Kalem feryâd eder, ağlar mürekkep,
“Beni cahil eline verme Ya Rab!
Lütfunla âlime çevir yolumu,
Kırma n’olur kanadımı, kolumu.”
Lâedri
İbrahim H. KAYRAL
Anayasa taslağı üzerine yapılan
tartışmalar doyum noktasına ulaşmış gibi. Artık Evetçiler de Hayırcılar da
kendi açılarından gerekçelerini oluşturmuş durumdalar. Her iki taraf da karşı
tarafın kullanacağı Oy’un Evet ya da Hayır olmasından dolayı “her şey bu kadar açıkken nasıl olur da ….. derler“
şeklinde cümleleri kurmaya başladılar bile.

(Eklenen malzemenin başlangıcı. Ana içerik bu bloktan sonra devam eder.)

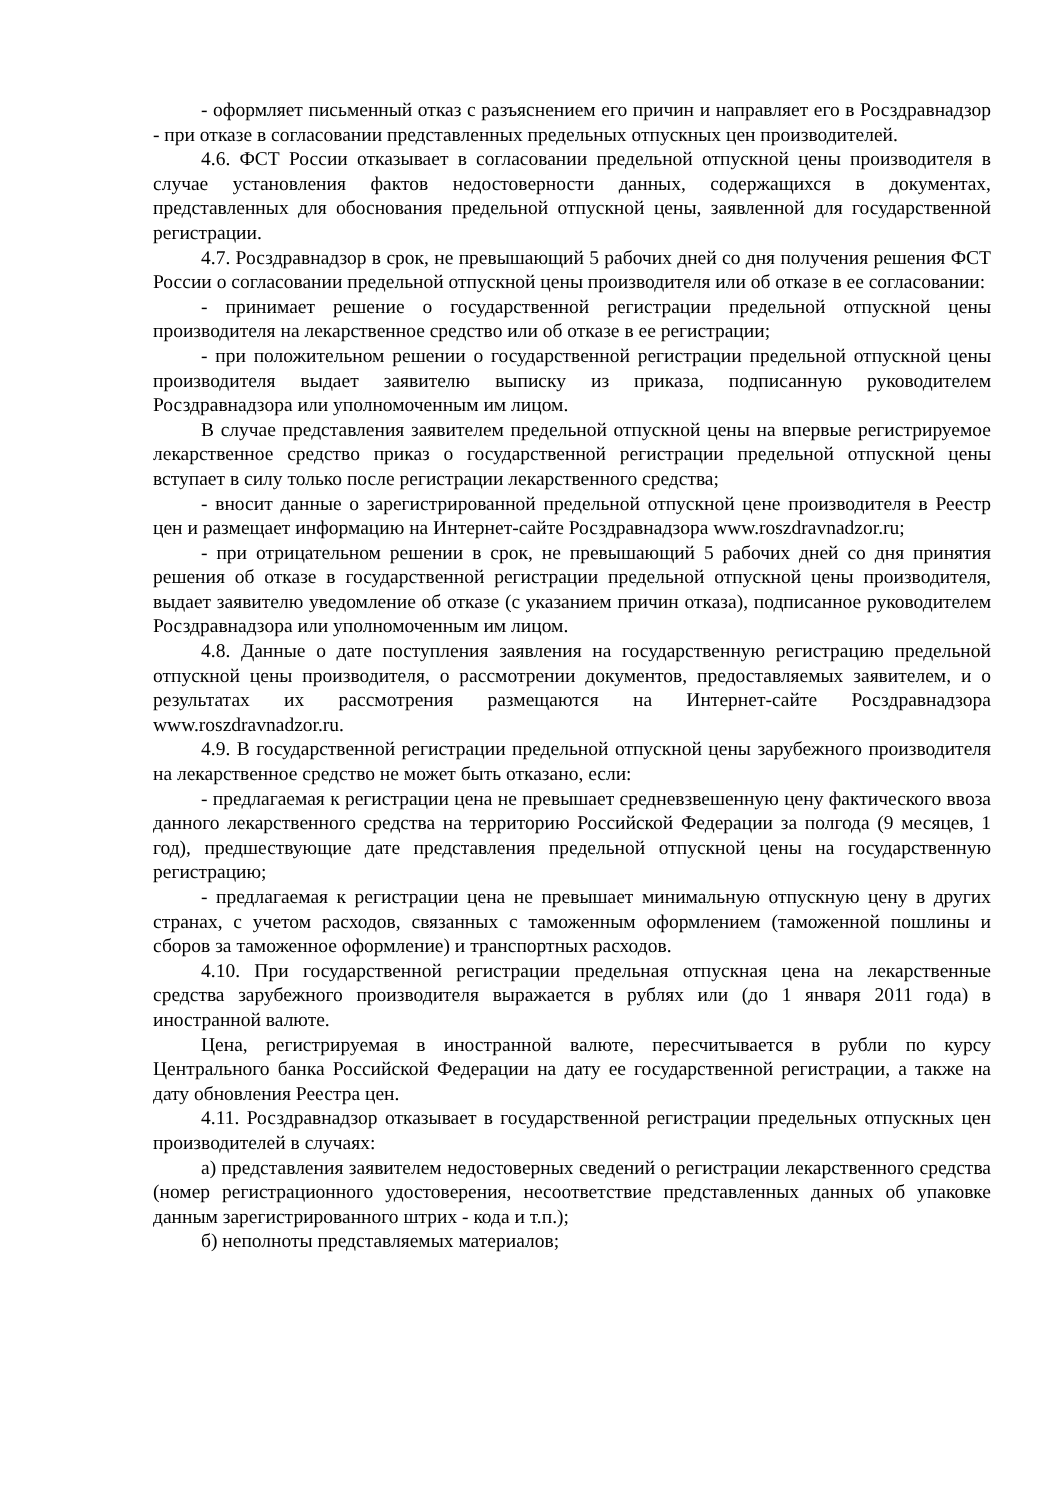- оформляет письменный отказ с разъяснением его причин и направляет его в Росздравнадзор - при отказе в согласовании представленных предельных отпускных цен производителей.
4.6. ФСТ России отказывает в согласовании предельной отпускной цены производителя в случае установления фактов недостоверности данных, содержащихся в документах, представленных для обоснования предельной отпускной цены, заявленной для государственной регистрации.
4.7. Росздравнадзор в срок, не превышающий 5 рабочих дней со дня получения решения ФСТ России о согласовании предельной отпускной цены производителя или об отказе в ее согласовании:
- принимает решение о государственной регистрации предельной отпускной цены производителя на лекарственное средство или об отказе в ее регистрации;
- при положительном решении о государственной регистрации предельной отпускной цены производителя выдает заявителю выписку из приказа, подписанную руководителем Росздравнадзора или уполномоченным им лицом.
В случае представления заявителем предельной отпускной цены на впервые регистрируемое лекарственное средство приказ о государственной регистрации предельной отпускной цены вступает в силу только после регистрации лекарственного средства;
- вносит данные о зарегистрированной предельной отпускной цене производителя в Реестр цен и размещает информацию на Интернет-сайте Росздравнадзора www.roszdravnadzor.ru;
- при отрицательном решении в срок, не превышающий 5 рабочих дней со дня принятия решения об отказе в государственной регистрации предельной отпускной цены производителя, выдает заявителю уведомление об отказе (с указанием причин отказа), подписанное руководителем Росздравнадзора или уполномоченным им лицом.
4.8. Данные о дате поступления заявления на государственную регистрацию предельной отпускной цены производителя, о рассмотрении документов, предоставляемых заявителем, и о результатах их рассмотрения размещаются на Интернет-сайте Росздравнадзора www.roszdravnadzor.ru.
4.9. В государственной регистрации предельной отпускной цены зарубежного производителя на лекарственное средство не может быть отказано, если:
- предлагаемая к регистрации цена не превышает средневзвешенную цену фактического ввоза данного лекарственного средства на территорию Российской Федерации за полгода (9 месяцев, 1 год), предшествующие дате представления предельной отпускной цены на государственную регистрацию;
- предлагаемая к регистрации цена не превышает минимальную отпускную цену в других странах, с учетом расходов, связанных с таможенным оформлением (таможенной пошлины и сборов за таможенное оформление) и транспортных расходов.
4.10. При государственной регистрации предельная отпускная цена на лекарственные средства зарубежного производителя выражается в рублях или (до 1 января 2011 года) в иностранной валюте.
Цена, регистрируемая в иностранной валюте, пересчитывается в рубли по курсу Центрального банка Российской Федерации на дату ее государственной регистрации, а также на дату обновления Реестра цен.
4.11. Росздравнадзор отказывает в государственной регистрации предельных отпускных цен производителей в случаях:
а) представления заявителем недостоверных сведений о регистрации лекарственного средства (номер регистрационного удостоверения, несоответствие представленных данных об упаковке данным зарегистрированного штрих - кода и т.п.);
б) неполноты представляемых материалов;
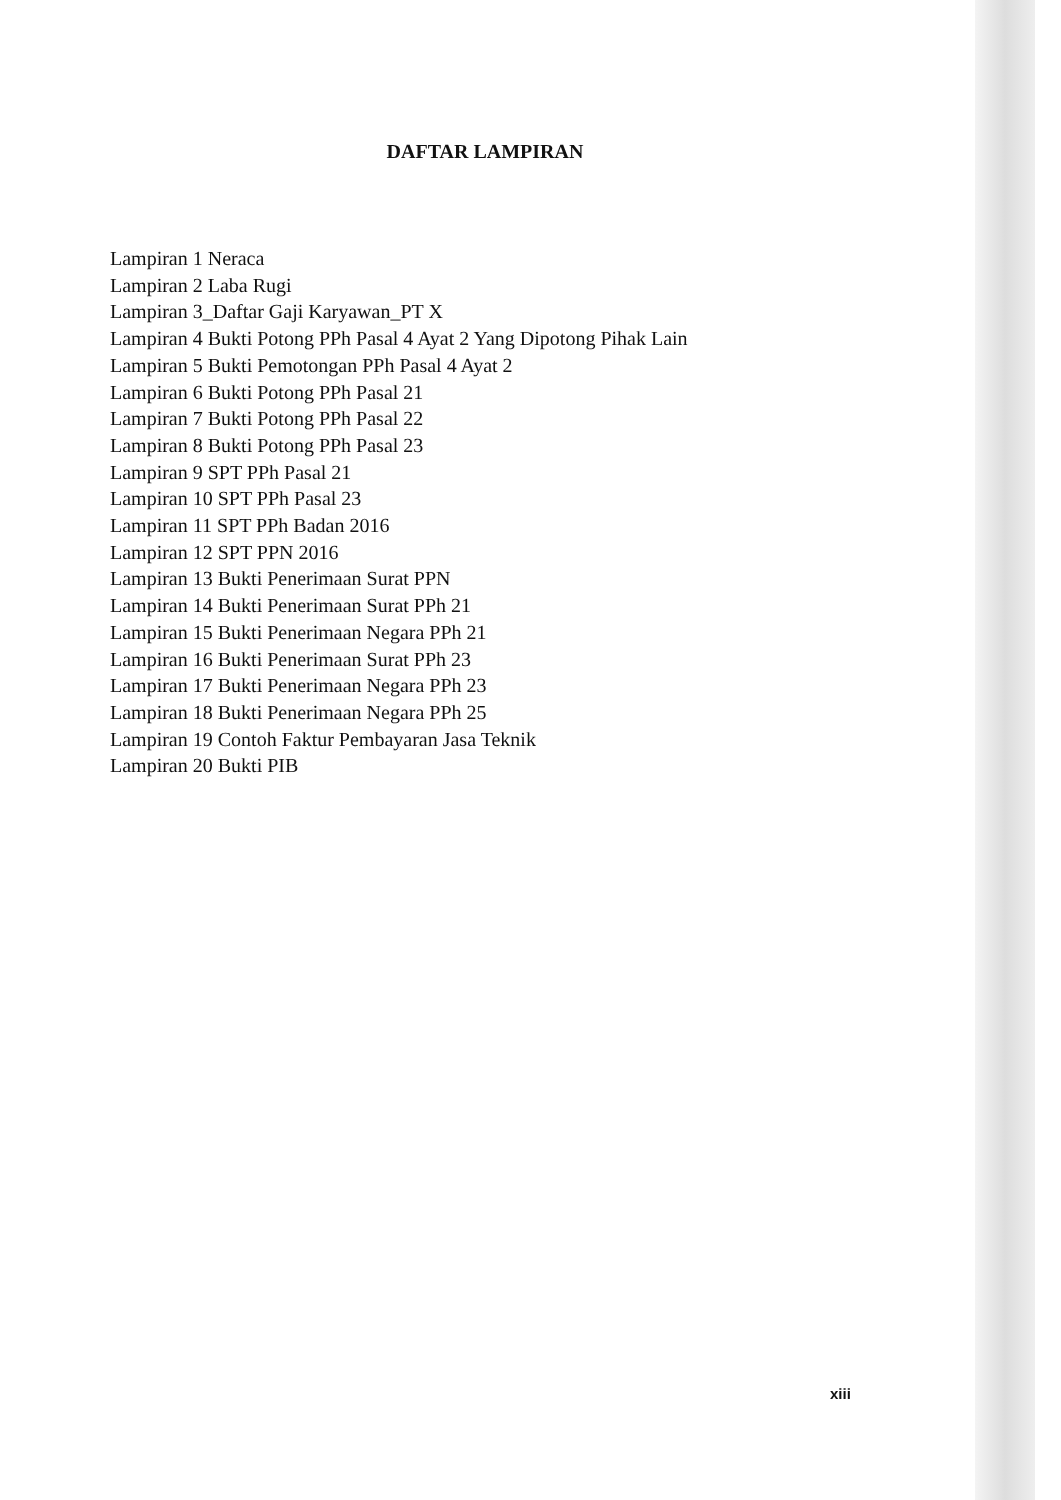DAFTAR LAMPIRAN
Lampiran 1 Neraca
Lampiran 2 Laba Rugi
Lampiran 3_Daftar Gaji Karyawan_PT X
Lampiran 4 Bukti Potong PPh Pasal 4 Ayat 2 Yang Dipotong Pihak Lain
Lampiran 5 Bukti Pemotongan PPh Pasal 4 Ayat 2
Lampiran 6 Bukti Potong PPh Pasal 21
Lampiran 7 Bukti Potong PPh Pasal 22
Lampiran 8 Bukti Potong PPh Pasal 23
Lampiran 9 SPT PPh Pasal 21
Lampiran 10 SPT PPh Pasal 23
Lampiran 11 SPT PPh Badan 2016
Lampiran 12 SPT PPN 2016
Lampiran 13 Bukti Penerimaan Surat PPN
Lampiran 14 Bukti Penerimaan Surat PPh 21
Lampiran 15 Bukti Penerimaan Negara PPh 21
Lampiran 16 Bukti Penerimaan Surat PPh 23
Lampiran 17 Bukti Penerimaan Negara PPh 23
Lampiran 18 Bukti Penerimaan Negara PPh 25
Lampiran 19 Contoh Faktur Pembayaran Jasa Teknik
Lampiran 20 Bukti PIB
xiii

Referandumun sonucundan bağımsız olarak
bence bu tartışmaların en önemli ortak noktası yeni bir anayasaya ihtiyaç duyulması noktasında
çoğunluğun hem fikir olması ve bu konuda bir iradenin ortaya çıkmış olmasıdır.
Millette böyle bir iradenin ortaya çıkmış olması ülkenin gelişmesi
açısından sevindiricidir.
Peki, yeni bir anayasa yapılmasına kimse karşı çıkmıyorsa Hayır oyu kullanacakların gerekçesi nedir?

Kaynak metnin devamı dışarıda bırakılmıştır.